By default, it overwrites all files with optimized versions of the same image can simply be run on a batch of images by losslessly optimizing them and removing all comments and other non-image information:
$ jpegoptim -s *.jpg
It will display details on each image and how much their sizes were reduced as it progresses. To run it in lossy mode and reduce image quality to further optimize their sizes, the “-m quality” parameter can be set. Quality is a number between 0-100, higher means better. Any file that already has a lower quality will only be compressed in “lossless” mode.

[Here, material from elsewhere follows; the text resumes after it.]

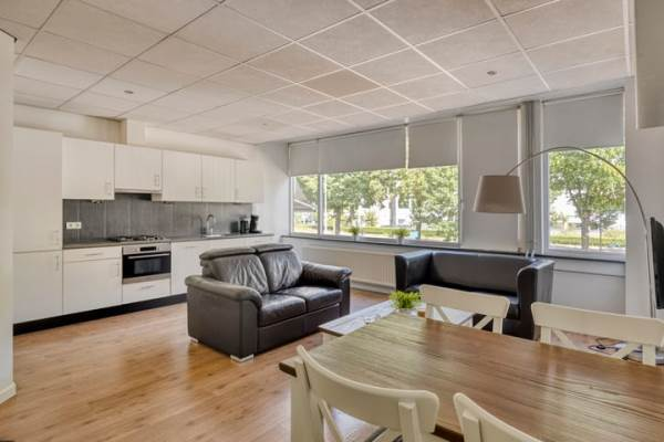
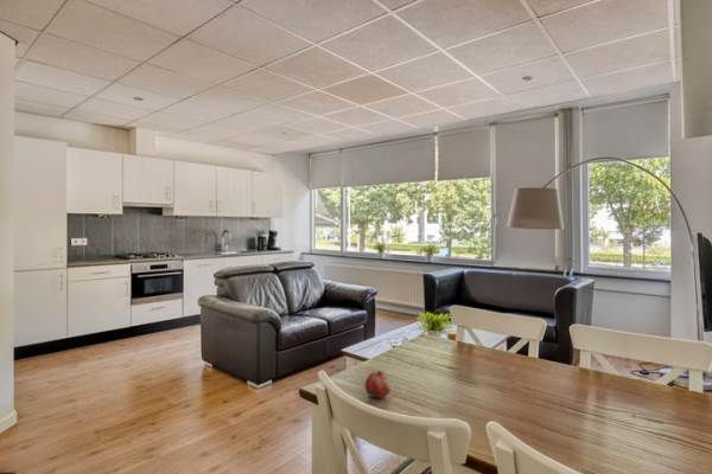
+ fruit [364,367,392,399]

To compare these, I ran it on a batch of random files (in the “jpg” folder), here are the results:
$ jpegoptim jpg/*jpg -d jpg-optim -s
$ jpegoptim jpg/*jpg -d jpg-optim-95 -s -m 95
$ jpegoptim jpg/*jpg -d jpg-optim-90 -s -m 90
$ jpegoptim jpg/*jpg -d jpg-optim-85 -s -m 80
$ du -sh jpg*
27M jpg
17M jpg-optim
11M jpg-optim-80
13M jpg-optim-90
13M jpg-optim-95
Out of the 27MB worth of JPEG files, lossless optimization already compressed them to 63%, reducing their quality to 95% reduced it further to 48%. These results vary greatly depending on the nature and the size of the images so it’s a good idea to run various tests. Normally 90% provides pretty good results while keeping most of the details intact, especially on high-resolution images.
Optimizing PNG images
There is a command line-utility called “optipng” that is similar to “jpegoptim” in functionality. It recompresses PNG files in a lossless way by optimizing compression and reducing various PNG parameters without compromising image quality, such as maximum number of colors, color palette size. It can also remove meta-information (comments, etc) by adding the “-strip all” parameter.
To test its effectiveness, I converted all the sample JPG files to PNG then ran “optipng” on them to test its effectiveness:
$ cd jpg; for i in *jpg; do convert $i ../png/${i/.jpg/.png}; done; cd ..

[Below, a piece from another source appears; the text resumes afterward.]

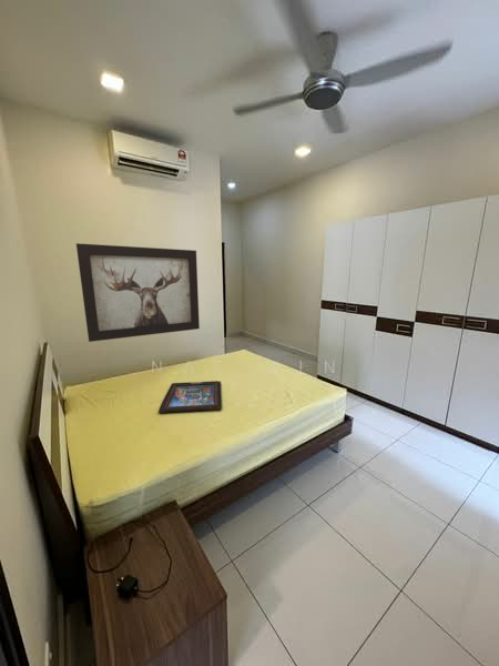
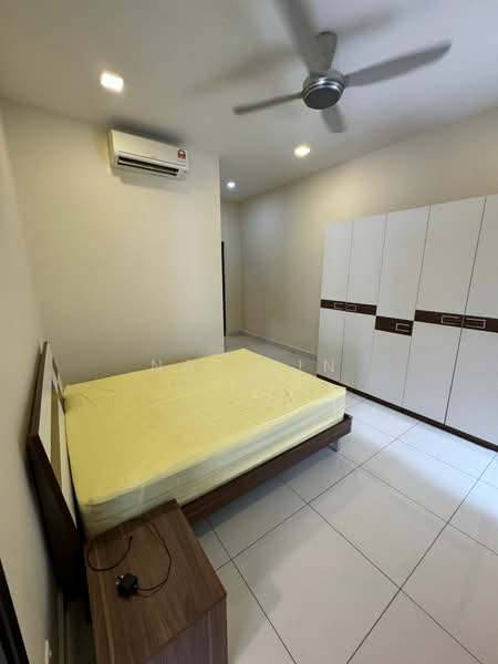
- tray [157,380,223,414]
- wall art [75,242,201,343]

$ optipng -strip all -dir png-opti png/*png
$ dh -sh jpg png png-opti
$ du -sh jpg png png-opti
27M jpg
93M png
91M png-opti
We can see how PNG files are normally waaaaaay bigger than JPGs and optimizing PNGs will often result in marginal (in this case around 4%) file size reduction.

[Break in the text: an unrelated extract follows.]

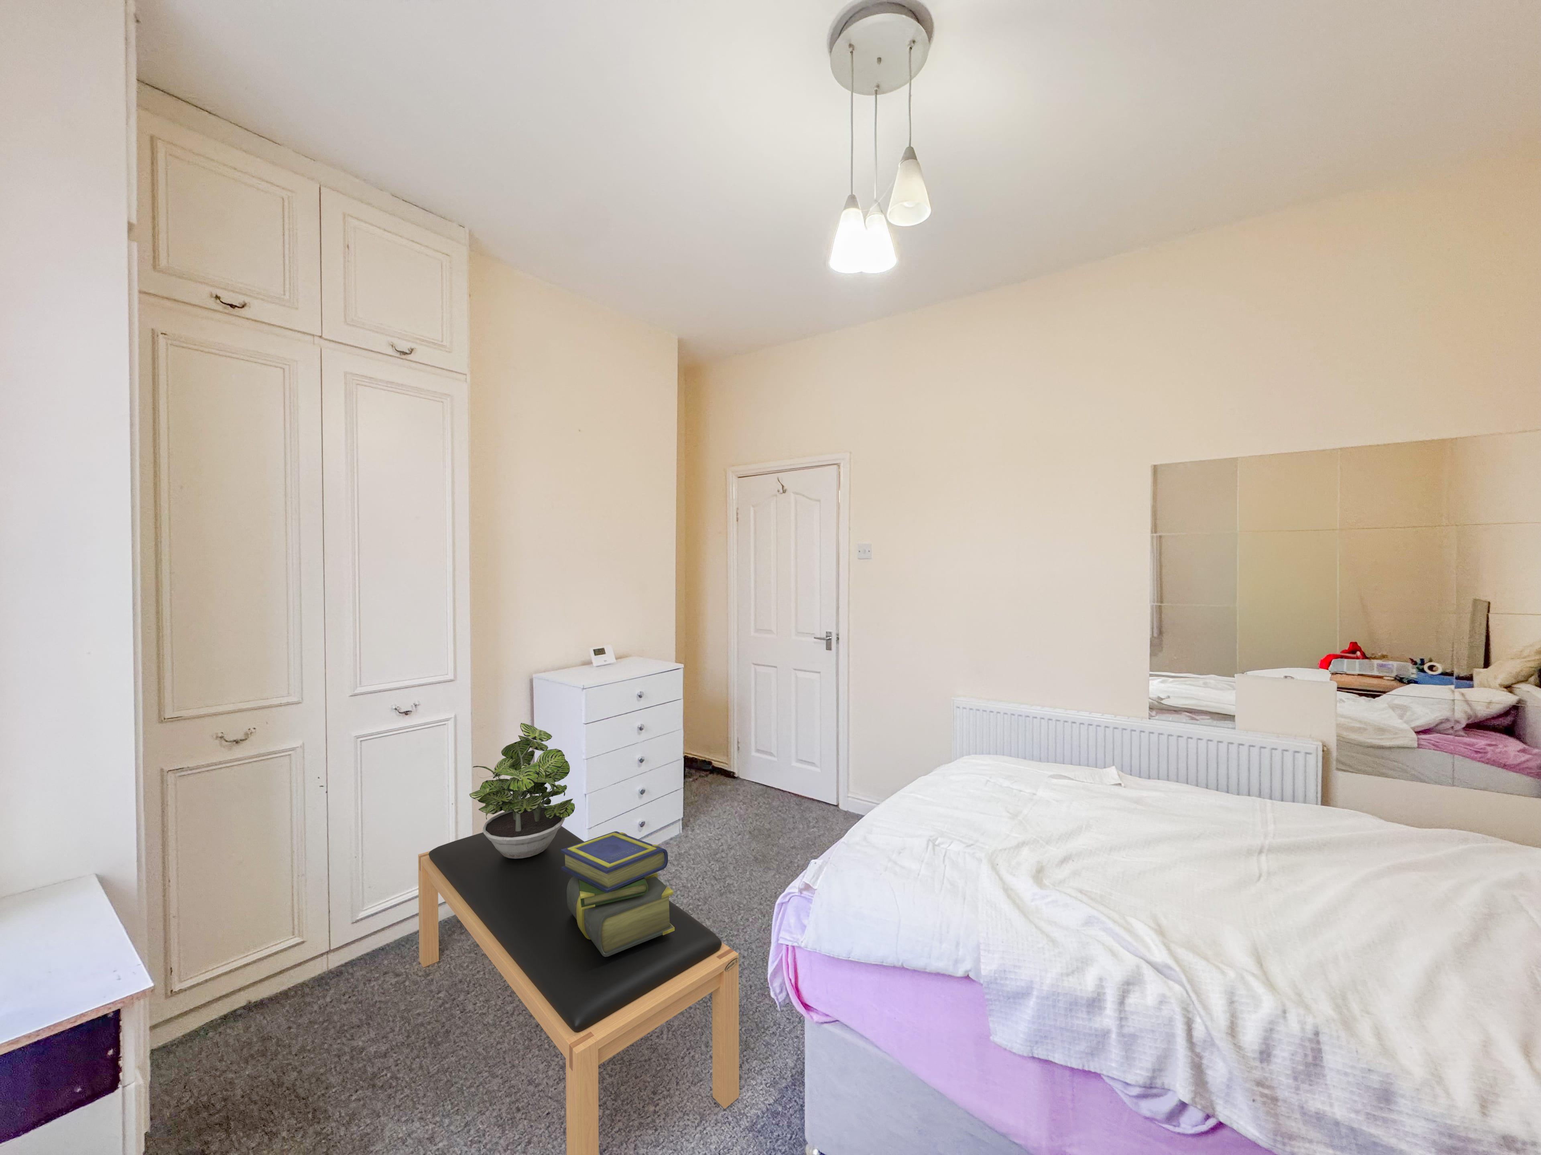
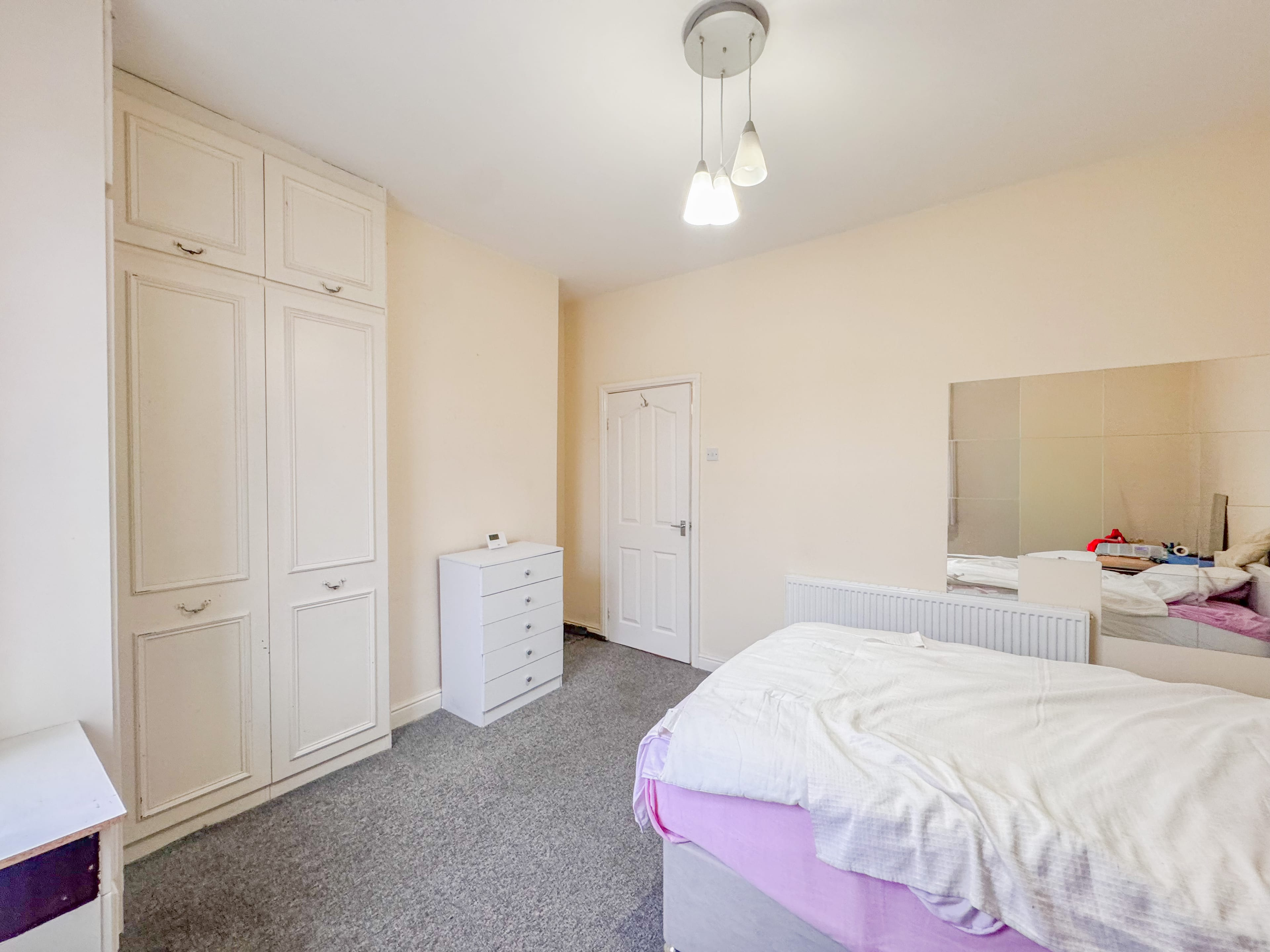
- bench [417,826,740,1155]
- stack of books [561,831,675,957]
- potted plant [470,723,575,859]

Bonus tip – parallelize processing
When running these commands on a batch of files it can take a long time for them to finish and they’re processing files using one CPU core only. In the age of 4-6-8+ CPU cores it’s possible to quicken this operation by running multiple threads of the same command in parallel by using shell tricks.
We are going it use our “optipng” example above. We need to convert our workflow to run a separate process for each file then parallelize it using “xargs”, so this command:
optipng -strip all png/*png
should be run once for each file instead of letting optipng pick all the files for us:
find png/*png -print0 -type f | xargs -n1 -0 -P8 optipng -strip all -dir png-opti2
This first part of the command (find) will create a list of files and output them in a safe format (null-terminated), the second part (xargs) takes that list (in the same null-terminated format) and runs one optipng process for each line (filename) in parallel, while keeping the maximum number of parallel processes at 8.
This way it will run 8 streams of optipng commands, each one processing one png file at a time, reducing the total processing time 8-fold on an 8 core CPU.